L’omicidio di Carlo Alberto Dalla Chiesa

Articolo di Franco Lannino

Alle ore 21 del tre settembre del 1982, il prefetto Carlo Alberto dalla Chiesa uscì da Villa Whitaker, sede della prefettura, a bordo di una Autobianchi A112 color sabbia, guidata dalla moglie Emanuela Setti Carraro, per andare a cenare in un ristorante di Mondello.

La A112 era seguita da un’Alfa Romeo Alfetta blu guidata dall’agente di scorta Domenico Russo. Alle 21.15 mentre passavano da via Isidoro Carini, una moto Honda di grossa cilindrata, guidata da Giuseppe Lucchese (‘U Lucchisieddu) che aveva dietro suo zio Giuseppe “Pino” Greco (detto Scarpuzzedda), affiancò l’Alfetta di Russo e la colpì con una raffica di mitra modello AK-47. Pochi metri più avanti ed in contemporanea una Bmw serie 5, guidata da Calogero Ganci con a fianco Antonino “Nino” Madonia, raggiunse la A112 e Madonia aprì il fuoco contro l’auto usando sempre un fucile d’assalto AK-47. L’auto del prefetto sbandò, e si andò a fermare lentamente contro il posteriore di una Fiat Ritmo parcheggiata sul lato sinistro della strada. Una seconda vettura, con a bordo Francesco Paolo Anzelmo e Giuseppe Giacomo Gambino, chiudeva il convoglio di morte, pronta a intervenire per bloccare una eventuale reazione dell’agente di scorta. Pino Greco scese dalla Honda e girando attorno all’auto del prefetto crivellata di colpi, si assicurò che il “lavoro” fosse stato ben eseguito. Non ci fu bisogno di assestare alcun colpo di grazia.
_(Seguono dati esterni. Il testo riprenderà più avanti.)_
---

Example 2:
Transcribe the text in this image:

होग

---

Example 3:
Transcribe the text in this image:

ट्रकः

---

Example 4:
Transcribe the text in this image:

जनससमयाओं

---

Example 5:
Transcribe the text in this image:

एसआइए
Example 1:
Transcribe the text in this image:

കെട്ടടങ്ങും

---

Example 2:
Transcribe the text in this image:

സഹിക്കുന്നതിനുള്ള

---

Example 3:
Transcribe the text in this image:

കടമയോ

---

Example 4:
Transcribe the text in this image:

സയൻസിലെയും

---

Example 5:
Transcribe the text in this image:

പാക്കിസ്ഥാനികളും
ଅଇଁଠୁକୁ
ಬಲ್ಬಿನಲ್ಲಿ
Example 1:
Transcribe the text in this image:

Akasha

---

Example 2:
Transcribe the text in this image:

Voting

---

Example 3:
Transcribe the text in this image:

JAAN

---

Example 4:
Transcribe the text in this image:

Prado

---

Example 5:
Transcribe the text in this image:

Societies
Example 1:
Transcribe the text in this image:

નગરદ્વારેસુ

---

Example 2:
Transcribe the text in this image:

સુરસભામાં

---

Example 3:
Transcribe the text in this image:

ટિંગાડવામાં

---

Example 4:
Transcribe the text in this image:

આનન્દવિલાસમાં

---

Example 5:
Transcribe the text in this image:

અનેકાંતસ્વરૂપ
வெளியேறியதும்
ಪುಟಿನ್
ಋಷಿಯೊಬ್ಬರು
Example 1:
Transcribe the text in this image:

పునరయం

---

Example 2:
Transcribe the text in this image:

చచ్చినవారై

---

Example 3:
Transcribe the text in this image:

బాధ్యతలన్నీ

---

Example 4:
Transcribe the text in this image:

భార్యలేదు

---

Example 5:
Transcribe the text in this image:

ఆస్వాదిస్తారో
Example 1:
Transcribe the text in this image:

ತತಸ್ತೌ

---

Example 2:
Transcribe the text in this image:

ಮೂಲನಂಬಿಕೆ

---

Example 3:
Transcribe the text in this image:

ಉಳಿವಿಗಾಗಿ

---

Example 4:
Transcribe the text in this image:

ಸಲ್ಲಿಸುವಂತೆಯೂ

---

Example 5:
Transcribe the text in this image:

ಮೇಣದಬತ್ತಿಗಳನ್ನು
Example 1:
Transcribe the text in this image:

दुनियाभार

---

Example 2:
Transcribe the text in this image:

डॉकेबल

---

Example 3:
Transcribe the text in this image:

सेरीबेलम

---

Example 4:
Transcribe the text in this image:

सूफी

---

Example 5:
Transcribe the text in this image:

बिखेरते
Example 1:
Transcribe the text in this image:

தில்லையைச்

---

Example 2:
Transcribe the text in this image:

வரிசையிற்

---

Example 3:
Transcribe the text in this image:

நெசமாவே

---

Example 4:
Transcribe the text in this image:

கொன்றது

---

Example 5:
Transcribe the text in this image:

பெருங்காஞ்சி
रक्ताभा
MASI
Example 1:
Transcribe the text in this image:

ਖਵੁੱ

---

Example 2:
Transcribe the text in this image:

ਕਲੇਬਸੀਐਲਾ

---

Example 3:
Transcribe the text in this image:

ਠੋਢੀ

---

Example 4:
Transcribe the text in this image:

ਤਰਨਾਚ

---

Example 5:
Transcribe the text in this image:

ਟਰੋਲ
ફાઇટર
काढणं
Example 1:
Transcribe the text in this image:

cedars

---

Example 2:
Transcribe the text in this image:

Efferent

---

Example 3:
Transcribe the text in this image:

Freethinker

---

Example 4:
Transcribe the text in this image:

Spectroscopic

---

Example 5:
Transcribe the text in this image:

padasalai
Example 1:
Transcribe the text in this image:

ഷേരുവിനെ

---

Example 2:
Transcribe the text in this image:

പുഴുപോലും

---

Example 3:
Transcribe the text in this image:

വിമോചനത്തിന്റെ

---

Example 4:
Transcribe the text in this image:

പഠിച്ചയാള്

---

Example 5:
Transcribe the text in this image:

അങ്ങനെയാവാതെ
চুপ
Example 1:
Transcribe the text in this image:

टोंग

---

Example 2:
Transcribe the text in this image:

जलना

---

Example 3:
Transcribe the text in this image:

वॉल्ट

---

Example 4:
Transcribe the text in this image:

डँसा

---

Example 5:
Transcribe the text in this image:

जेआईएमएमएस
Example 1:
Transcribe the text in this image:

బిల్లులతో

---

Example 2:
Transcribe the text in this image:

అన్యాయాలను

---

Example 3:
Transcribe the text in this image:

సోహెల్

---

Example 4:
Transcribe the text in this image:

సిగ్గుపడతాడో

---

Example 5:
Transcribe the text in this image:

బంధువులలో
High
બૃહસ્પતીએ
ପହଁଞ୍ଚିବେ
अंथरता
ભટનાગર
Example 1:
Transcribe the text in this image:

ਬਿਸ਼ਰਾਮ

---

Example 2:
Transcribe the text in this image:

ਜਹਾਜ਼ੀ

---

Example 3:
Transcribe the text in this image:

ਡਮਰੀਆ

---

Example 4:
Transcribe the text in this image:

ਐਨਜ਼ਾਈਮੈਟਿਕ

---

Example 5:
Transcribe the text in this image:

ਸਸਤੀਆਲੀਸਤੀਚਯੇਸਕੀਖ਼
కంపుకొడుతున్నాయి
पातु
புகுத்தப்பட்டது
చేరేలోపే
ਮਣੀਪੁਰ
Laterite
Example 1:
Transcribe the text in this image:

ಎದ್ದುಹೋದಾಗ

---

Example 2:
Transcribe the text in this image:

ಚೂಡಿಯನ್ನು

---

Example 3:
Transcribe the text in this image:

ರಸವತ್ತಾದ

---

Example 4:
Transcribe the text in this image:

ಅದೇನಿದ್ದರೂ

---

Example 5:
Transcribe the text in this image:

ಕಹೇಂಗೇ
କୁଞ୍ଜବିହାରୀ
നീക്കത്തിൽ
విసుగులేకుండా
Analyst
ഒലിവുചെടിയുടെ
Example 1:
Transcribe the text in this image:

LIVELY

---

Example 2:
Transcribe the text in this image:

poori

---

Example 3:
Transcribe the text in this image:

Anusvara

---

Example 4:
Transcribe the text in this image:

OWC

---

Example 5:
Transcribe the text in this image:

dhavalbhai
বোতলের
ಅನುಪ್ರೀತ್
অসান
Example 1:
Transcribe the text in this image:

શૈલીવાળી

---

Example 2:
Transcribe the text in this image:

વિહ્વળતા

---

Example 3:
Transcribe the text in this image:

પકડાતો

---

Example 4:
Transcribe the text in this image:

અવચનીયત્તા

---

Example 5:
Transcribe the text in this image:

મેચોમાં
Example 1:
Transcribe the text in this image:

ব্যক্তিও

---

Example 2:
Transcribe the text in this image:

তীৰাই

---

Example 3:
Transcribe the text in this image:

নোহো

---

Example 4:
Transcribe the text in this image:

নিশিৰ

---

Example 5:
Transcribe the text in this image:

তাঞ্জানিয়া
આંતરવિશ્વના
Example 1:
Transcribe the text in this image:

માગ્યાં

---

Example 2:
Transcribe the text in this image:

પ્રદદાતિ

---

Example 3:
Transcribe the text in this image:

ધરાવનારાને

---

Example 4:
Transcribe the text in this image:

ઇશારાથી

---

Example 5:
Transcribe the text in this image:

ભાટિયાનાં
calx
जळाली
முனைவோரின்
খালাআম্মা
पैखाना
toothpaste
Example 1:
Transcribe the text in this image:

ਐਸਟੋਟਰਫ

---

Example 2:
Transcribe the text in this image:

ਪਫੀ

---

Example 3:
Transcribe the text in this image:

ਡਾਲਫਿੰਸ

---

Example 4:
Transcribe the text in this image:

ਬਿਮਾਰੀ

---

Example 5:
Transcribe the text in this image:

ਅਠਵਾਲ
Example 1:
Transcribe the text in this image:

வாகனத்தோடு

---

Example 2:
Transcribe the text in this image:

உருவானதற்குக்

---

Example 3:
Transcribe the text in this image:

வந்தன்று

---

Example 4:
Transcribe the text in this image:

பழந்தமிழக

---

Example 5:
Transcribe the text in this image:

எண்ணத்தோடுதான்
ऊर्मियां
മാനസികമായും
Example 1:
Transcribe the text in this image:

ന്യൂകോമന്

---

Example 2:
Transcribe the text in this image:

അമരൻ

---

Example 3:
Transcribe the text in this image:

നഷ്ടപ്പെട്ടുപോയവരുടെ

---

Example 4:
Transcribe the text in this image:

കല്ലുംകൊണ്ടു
Il commando si dileguò nell’oscurita delle strade di Palermo. L’auto e la moto servite per il delitto vennero portate in un luogo isolato e date alle fiamme mentre gli assassini vennero portati via da tre auto guidate rispettivamente dai boss Raffaele Ganci (padre di Calogero), Gaetano Carollo e Vincenzo Galatolo. Il generale Carlo Alberto Dalla chiesa e sua moglie Emanuela Setti Carraro morirono sul colpo, mentre mentre l’agente Domenico Russo morì dodici giorni dopo a causa delle ferite riportate. La mattina dopo nel luogo esatto dell’eccidio apparve un cartello vergato a mano e posto da un anomimo cittadino che recitava “Qui è morta la speranza dei palermitani onesti”.